Here I am on the eve of Cole's first birthday. This past week leading up to tomorrow has be an emotional one for me which I had not anticipated. I knew that this milestone would be an important event, thus so for so many reasons but the feelings that have welled up inside me have surprised me nonetheless.
I have been reading entries from the journal I have kept this year documenting the journey of becoming a parent and mom. I am so thankful that I have been dedicated to keeping my thoughts and memories as they occurred because my mind has somehow already diluted them. I assume the past fades to allow room for the future. Regardless, to read how I felt at various points throughout Cole's first year brought a rush of nostalgia. How is it possible that twelve months have passed since I labored and delivered our son? I do remember so keenly on this exact evening last December as the excitement grew (despite the pain and the unexpectedness of my emergency C-section) as Dave and I anxiously waited to find out what the gender would be of our baby. I had felt from the very day I found out we were pregnant that a little fellow was our destiny but until I heard the words "it's a boy", I could not 100% trust my intuition.

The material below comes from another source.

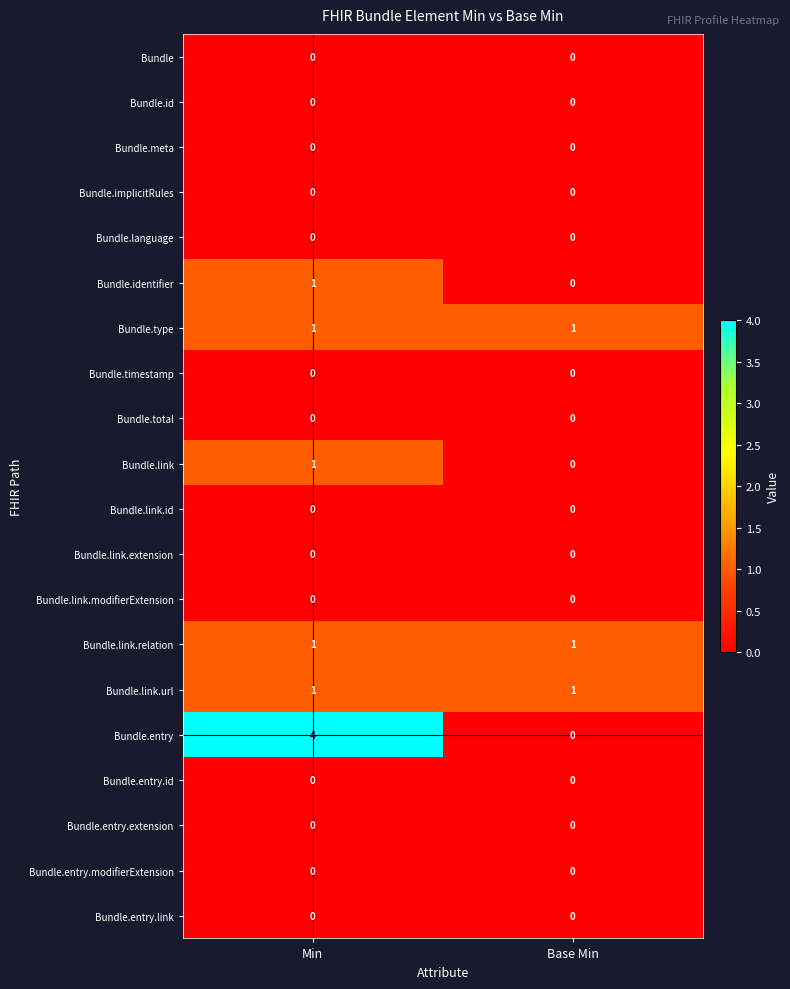

What is the greatest value displayed?

4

To define the past twelve months would be impossible. There truly are no words or sentiments to sum up what it feels like to welcome a baby into the world and watch it grow and change before your eyes. I have never experienced so many challenges, joys, frustrations or awe inducing moments as I have this past year. Cole has brought to my life a depth and dimension that only can be described as inspiring.

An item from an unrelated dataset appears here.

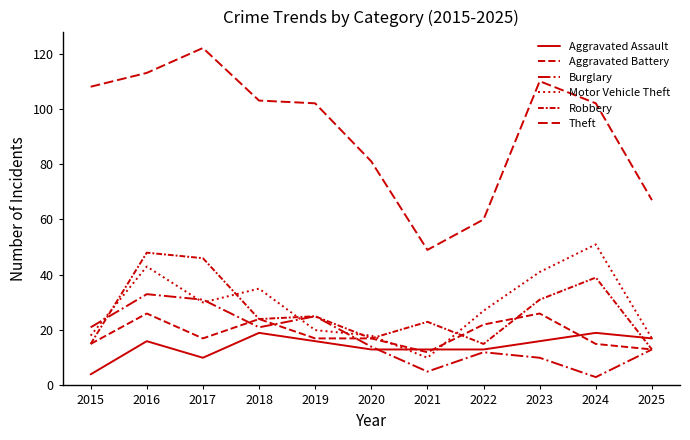

Does the chart display data point markers on the line(s)?

No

Despite fumbling at times as I navigate motherhood, I am proud, so proud of how I have managed the twists and turns, the curves and jumps, and the peaks and the valleys of Cole's first year. The myriad and dynamic changes to my life has brought me to a new high. The realization that everyday is a new day has taken on greater meaning for me as Cole shares his perspective on the world. It is so easy to take for granted minutes and hours as we as adults become numb and jaded over time. The sheer innocence of an infant came wipe that slate clean and bring a renewed sense of priorities and vision. I am so grateful for the lessons he continues to teach me.
I know he will not have a recollection of his first year but I will never forget it. Happy First Birthday Cole Roger Denham. I love you with all that I am. Thank you for making me a mom.